Across Yemen, 15.2 million people lack access to basic healthcare, an increase of 40% since March.

More than half a million children are expected to suffer severe acute malnutrition this year and there has been a 150% increase in hospital admissions for malnutrition since March, the organization said.

“It is crucial that enough medicines, supplies and fuel are able to get into the country, otherwise the number of children dying from treatable illnesses is only going to get bigger,” said Edward Santiago, Save the Children’s Yemen director.

“Civilians are paying the price for the war in Yemen, which over the course of five months has plunged the country into a devastating humanitarian crisis.”

 Gear Up for Central Yemen

Yemen’s warring factions Sunday braced for a key battle in a central province. Security officials from both sides said the focus was now on Marib, an oil-rich province that provides the capital with electricity and fuel, after months of combat and Saudi-led bombardments that have killed some 2,000 civilians, according to the UN.

An airstrike by warplanes from the Arab alliance killed 36 civilians working at a bottling plant in the northern Yemeni Province of Hajjah on Sunday, residents said.

In another air raid on Sana’a, residents said four civilians were killed when a bomb hit their house near a military base in the south of the city.
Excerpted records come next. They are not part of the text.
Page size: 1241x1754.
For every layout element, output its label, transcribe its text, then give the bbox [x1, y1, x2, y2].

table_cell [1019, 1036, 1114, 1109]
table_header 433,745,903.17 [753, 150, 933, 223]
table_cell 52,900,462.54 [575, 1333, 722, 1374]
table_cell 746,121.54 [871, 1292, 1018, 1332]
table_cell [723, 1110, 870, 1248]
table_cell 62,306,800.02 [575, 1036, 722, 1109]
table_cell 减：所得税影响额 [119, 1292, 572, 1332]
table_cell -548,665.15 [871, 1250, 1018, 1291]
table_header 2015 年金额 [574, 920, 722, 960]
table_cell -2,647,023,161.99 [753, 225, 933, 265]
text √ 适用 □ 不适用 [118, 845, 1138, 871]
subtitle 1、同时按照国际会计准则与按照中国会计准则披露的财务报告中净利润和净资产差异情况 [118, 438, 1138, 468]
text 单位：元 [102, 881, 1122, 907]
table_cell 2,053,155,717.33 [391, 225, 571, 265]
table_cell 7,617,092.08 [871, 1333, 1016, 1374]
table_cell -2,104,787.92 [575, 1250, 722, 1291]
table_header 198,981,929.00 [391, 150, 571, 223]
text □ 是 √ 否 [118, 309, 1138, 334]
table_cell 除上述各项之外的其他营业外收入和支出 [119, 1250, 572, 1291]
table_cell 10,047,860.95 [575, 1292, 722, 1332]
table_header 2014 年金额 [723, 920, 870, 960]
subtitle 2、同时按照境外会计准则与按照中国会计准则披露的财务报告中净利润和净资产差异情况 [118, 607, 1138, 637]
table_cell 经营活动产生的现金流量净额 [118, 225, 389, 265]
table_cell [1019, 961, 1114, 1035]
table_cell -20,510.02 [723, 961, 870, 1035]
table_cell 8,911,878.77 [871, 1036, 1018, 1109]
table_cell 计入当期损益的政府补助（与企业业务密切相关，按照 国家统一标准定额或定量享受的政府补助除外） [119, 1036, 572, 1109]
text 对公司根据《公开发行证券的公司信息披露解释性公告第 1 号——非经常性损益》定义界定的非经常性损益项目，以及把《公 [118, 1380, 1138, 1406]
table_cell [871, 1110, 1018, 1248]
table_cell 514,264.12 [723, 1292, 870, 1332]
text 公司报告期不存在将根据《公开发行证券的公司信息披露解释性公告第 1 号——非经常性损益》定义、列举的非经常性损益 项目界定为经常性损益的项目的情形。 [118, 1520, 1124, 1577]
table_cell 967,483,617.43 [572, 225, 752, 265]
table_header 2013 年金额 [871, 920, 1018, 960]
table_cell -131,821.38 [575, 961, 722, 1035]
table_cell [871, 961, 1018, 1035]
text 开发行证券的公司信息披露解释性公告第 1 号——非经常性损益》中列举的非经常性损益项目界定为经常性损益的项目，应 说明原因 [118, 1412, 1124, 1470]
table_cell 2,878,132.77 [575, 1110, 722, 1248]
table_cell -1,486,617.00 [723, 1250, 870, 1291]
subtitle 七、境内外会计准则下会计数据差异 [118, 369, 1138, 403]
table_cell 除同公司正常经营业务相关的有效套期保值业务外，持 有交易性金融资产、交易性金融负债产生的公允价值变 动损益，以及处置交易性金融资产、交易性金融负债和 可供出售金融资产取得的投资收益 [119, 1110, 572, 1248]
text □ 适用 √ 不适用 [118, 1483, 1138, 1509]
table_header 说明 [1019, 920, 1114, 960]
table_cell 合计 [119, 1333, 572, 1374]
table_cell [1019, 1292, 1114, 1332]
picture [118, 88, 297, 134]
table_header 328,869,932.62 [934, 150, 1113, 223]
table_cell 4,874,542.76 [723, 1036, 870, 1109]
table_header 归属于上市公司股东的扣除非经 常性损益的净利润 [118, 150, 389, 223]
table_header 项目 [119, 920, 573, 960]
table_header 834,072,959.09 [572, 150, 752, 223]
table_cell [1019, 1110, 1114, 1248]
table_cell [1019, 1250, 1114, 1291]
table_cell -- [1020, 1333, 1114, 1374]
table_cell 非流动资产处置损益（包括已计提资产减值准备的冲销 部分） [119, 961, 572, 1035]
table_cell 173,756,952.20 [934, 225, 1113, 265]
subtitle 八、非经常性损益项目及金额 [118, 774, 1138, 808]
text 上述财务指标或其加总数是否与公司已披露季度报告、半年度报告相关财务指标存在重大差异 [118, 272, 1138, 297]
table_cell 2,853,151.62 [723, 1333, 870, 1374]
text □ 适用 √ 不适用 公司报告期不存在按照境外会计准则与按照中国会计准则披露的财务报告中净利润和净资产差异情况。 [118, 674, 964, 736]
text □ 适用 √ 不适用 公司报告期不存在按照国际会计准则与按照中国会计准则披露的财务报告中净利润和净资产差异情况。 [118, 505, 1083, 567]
“The process of recovering the bodies is finished now. The corpses of 36 workers, many of them burnt or in pieces, were pulled out after an airstrike hit the plant this morning,” a resident told Reuters by phone.

Pro-Hadi forces have recently tightened their grip on the province’s capital, also called Marib, while the Houthis have consolidated their positions on its outskirts, according to security officials and witnesses.